Fraternité-Justice-Travail. Primo, il n’y a pas de fraternité. C’est l’individualisme qui règne. On ne fait que penser à soi, le ‘’biglotchémè’’ qui veut dire ‘’tout dans mon sac’’. Secundo, nous ne pouvons pas dire qu’il y a une véritable justice qui se fait dans le pays. Le peuple est dans la misère pendant qu’un petit groupe profite de tout.Le deux poids deux mesures dans les décisions qui sont prises et les actes qui sont posés. Les gens sont traités selon qu’ils sont de tel ou tel côté. Le pauvre et le riche ne sont pas logés dans une même enseigne. Tertio, nous sommes dans un pays qui n’aime pas le travail. Les gens veulent de l’argent le plus facilement que possible. C’est à dire prospérer d’un seul clic, tout le monde court vers l’argent facile. C’est ce qui justifie le phénomène de ‘’gayman’’ et de cybercriminalité qui s’accroit dans le pays. Certains veulent devenir politiciens parce qu’on sait que là-bas on peut rapidement détourner,voler pour devenir riche. Nous sommes en train de devenir une société dans laquelle la morale a complètement déserté le forum.
Comment corriger alors le tir ?
Il faut qu’on ait l’esprit de sacrifice dans notre pays. Le Béninois n’aime pas se battre pour la patrie. Chacun pense à ses propres intérêts, et c’est mauvais pour tout développement.C’est aussi une question d’éducation et il va falloir bouger les choses à ce niveau. Le devoir de citoyen, c’est travailler pour son pays, respecter le bien public, être prêt à se sacrifier pour son pays. Il faut instaurer la morale dans les écoles primaires pour enseigner aux enfants les valeurs qui permettent aux citoyens de penser à son pays avant de chercher ses propres intérêts. Le patriotismes’enseigne et c’est indispensable.Nous les adultes, nous sommes déjà comme des bois secs. Nous sommes dans une mentalité de ‘’tout pour moi, rien pour les autres’’.

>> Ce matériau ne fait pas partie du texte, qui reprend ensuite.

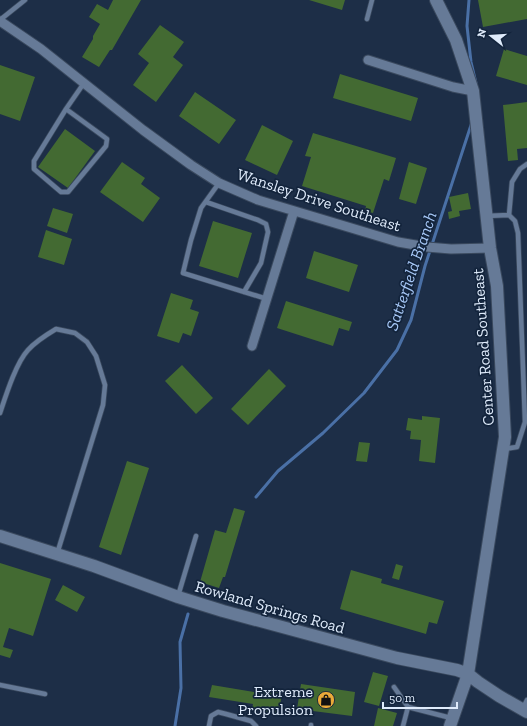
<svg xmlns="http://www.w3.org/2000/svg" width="527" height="726" viewBox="0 0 527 726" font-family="'Zilla Slab',serif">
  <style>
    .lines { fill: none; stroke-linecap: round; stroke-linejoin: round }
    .stream { stroke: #4a70a6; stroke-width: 3 }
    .building { fill: #436a32 }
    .lane-casing { stroke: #3a495e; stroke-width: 6 }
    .street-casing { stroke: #3a495e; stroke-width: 11 }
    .secondary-casing { stroke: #3a495e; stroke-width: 14 }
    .lane { stroke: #667a97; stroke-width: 4.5 }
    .street { stroke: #667a97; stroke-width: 9 }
    .secondary { stroke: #667a97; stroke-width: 12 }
    .labels { text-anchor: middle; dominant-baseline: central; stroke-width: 3.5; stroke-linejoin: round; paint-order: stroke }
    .street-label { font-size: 16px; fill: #dfebfb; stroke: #13243c }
    .poi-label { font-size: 16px; fill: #dfebfb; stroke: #13243c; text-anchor: end }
    .water-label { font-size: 17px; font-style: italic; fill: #a7c8f7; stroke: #13243c }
  </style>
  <rect width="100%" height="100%" fill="#1d2e47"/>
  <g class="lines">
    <path class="stream" d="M469,0L467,26L471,62L476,83
      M256,497L278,471L323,433L364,393L397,350L411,320L425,266L472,122
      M175,726L181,688L180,642L188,614"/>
  </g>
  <path class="building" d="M113,0H141L112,50H110L99,67L82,57L93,39V36L100,24L89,17L97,4L108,10Z
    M309,0H345L342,10Z
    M478,0H527V19L483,27Z
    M160,25L184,42L173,57L183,65L156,102L133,85L149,63L138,54Z
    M504,49L527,56V85L496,76Z
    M0,65L35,77L20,121L0,114Z
    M340,74L418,98L411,121L333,98Z
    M195,92L236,120L219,144L179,116Z
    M527,102V148L517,149L518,160L508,161L503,105Z
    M262,125L293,141L277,175L245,160Z
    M65,129L95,151L68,188L38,167Z
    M313,133L396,158L389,181L384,179L373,213L365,211L366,206L302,186L311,157L305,156Z
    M122,162L145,178L141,184L160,198L143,222L100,192Z
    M409,162L427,168L416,204L399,199Z
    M468,193L471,209L459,211L460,216L449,219L448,212L452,211L449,197Z
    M53,208L73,214L67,233L47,226Z
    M213,221L252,233L238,278L199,266Z
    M46,230L72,239L64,265L38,257Z
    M314,251L358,265L349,292L306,278Z
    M171,293L193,300L190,309L199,312L191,336L183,333L179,343L157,336Z
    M286,301L352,322L349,331L339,328L333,346L277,328Z
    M182,365L213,398L196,414L165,381Z
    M269,369L286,386L248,425L231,409Z
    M422,416L440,418L435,463L419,461L421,440L410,439L411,431L406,430L408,418L422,420Z
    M359,442L370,443L367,462L356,461Z
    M127,461L149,468L121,555L99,547Z
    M234,508L245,511L225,577H223L219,588L200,582L215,530L226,533Z
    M0,563L51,579L33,636L9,628L3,647L13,650L10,658L0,655Z
    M396,564L403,566L399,580L392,578Z
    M351,570L382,579L381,583L444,601L437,624L429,622L426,634L340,609Z
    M63,585L85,597L77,612L55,600Z
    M373,672L388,676L379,706L364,702Z
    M301,684L355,692L352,716L297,709Z
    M212,685L254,692L255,687L282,692L279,714L252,709L253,704L209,697Z
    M378,708L397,713L393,726H374Z"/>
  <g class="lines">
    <defs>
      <path id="lane" d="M367,19L372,0
        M0,20L25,0
        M66,109L107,139L106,146L68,192H61L34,169V161L66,109L84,83
        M219,183L201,208L191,240L183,273L267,299
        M206,202L258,220L266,224L268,232L261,263L244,292
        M509,215L512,182L520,169L527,164
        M486,216L509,215L515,221L518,233L525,422L517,447L504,449
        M0,413C6,395 16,363 28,350C36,341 46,335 56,329L75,333L87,342L96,356L105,385L103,405L57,554
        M178,596L196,536
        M0,685L45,694
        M394,687L408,707
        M523,708L527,700
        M209,726L211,716L218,712L226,714L251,721L256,726
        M311,726V725
        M403,726L408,707L451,718"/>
      <path id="street" d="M0,21L41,49L143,130L191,165L219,183L258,200L398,242L427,247L451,249L490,248
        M368,60L453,87L473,91
        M252,346L294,211"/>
      <path id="secondary" d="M436,0L456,40L473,91L490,248L497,286L505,437L468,674L450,726
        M0,536L94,566L178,597L223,611L397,658L457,670L468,674L478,682L499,696L527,712"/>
    </defs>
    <use href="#lane" class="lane-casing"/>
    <use href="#street" class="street-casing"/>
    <use href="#secondary" class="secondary-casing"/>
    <use href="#lane" class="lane"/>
    <use href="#street" class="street"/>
    <use href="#secondary" class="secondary"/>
  </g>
  <defs>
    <symbol id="shop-disc" viewBox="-11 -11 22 22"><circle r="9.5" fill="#eaaa39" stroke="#13243c"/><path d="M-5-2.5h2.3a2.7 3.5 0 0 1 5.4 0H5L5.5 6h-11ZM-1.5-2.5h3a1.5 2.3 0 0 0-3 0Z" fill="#111"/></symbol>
  </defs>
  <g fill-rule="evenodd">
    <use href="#shop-disc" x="316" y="690" width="20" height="20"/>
  </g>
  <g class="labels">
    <g class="street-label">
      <text transform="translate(319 200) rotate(18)">Wansley Drive Southeast</text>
      <text transform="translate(483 347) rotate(-94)">Center Road Southeast</text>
      <text transform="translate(270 607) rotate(16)">Rowland Springs Road</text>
    </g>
    <g class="poi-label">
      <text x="313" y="691">Extreme<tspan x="313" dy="18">Propulsion</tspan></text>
    </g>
    <g class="water-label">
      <text transform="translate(411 271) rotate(-71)">Satterfield Branch</text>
    </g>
  </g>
  <g transform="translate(491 36) rotate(287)" stroke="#13243c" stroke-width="3" paint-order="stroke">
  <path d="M0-3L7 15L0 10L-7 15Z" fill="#dfebfb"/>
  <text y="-6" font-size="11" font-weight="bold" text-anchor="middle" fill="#dfebfb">N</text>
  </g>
  <path d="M383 702v6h74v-6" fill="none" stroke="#dfebfb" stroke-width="2"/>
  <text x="389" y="702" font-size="12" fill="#dfebfb" stroke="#13243c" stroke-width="3" paint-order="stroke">50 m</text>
</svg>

Je pense que la vraie solution pour notre pays ce n’est pas de fêter l’indépendance nominale mais de faire un bilan. Avec la conférence nationale, nous avons réussi à instaurer la démocratie ; il faudrait encore qu’on s’asseye pour faire une évaluation et prendre les décisions qui s’imposent.Nous ne cessons de reculer à chaque fois. Nous allons vers le sous développement depuis les indépendances. Les gens de la période révolutionnaire se sentaient mieux car nous n’avons rien fait pour développer notre pays si ce n’est les stratégies de détournement, de corruption et de mauvaise gestion des biens.
Un mot pour conclure
Je souhaite aux Béninois bonne fête de l’indépendance nominale parcequ’en réalité, nous ne sommes pas indépendants. Je souhaite qu’on revoit la manière dont nous célébrons cette fête qui est monotone. Il faut que cela soit des occasions de réflexion sur les disfonctionnements de notre société.Le poisson pourrit par la tête. Dans la lutte contre la corruption, il y a déjà des disparités. Ceux à qui on reproche des miettes sont sanctionnés pendant que ceux qui sont proches du pouvoir sont sous le parapluie de la rupture. Cette situation instaure la peur mais ne résout pas le problème.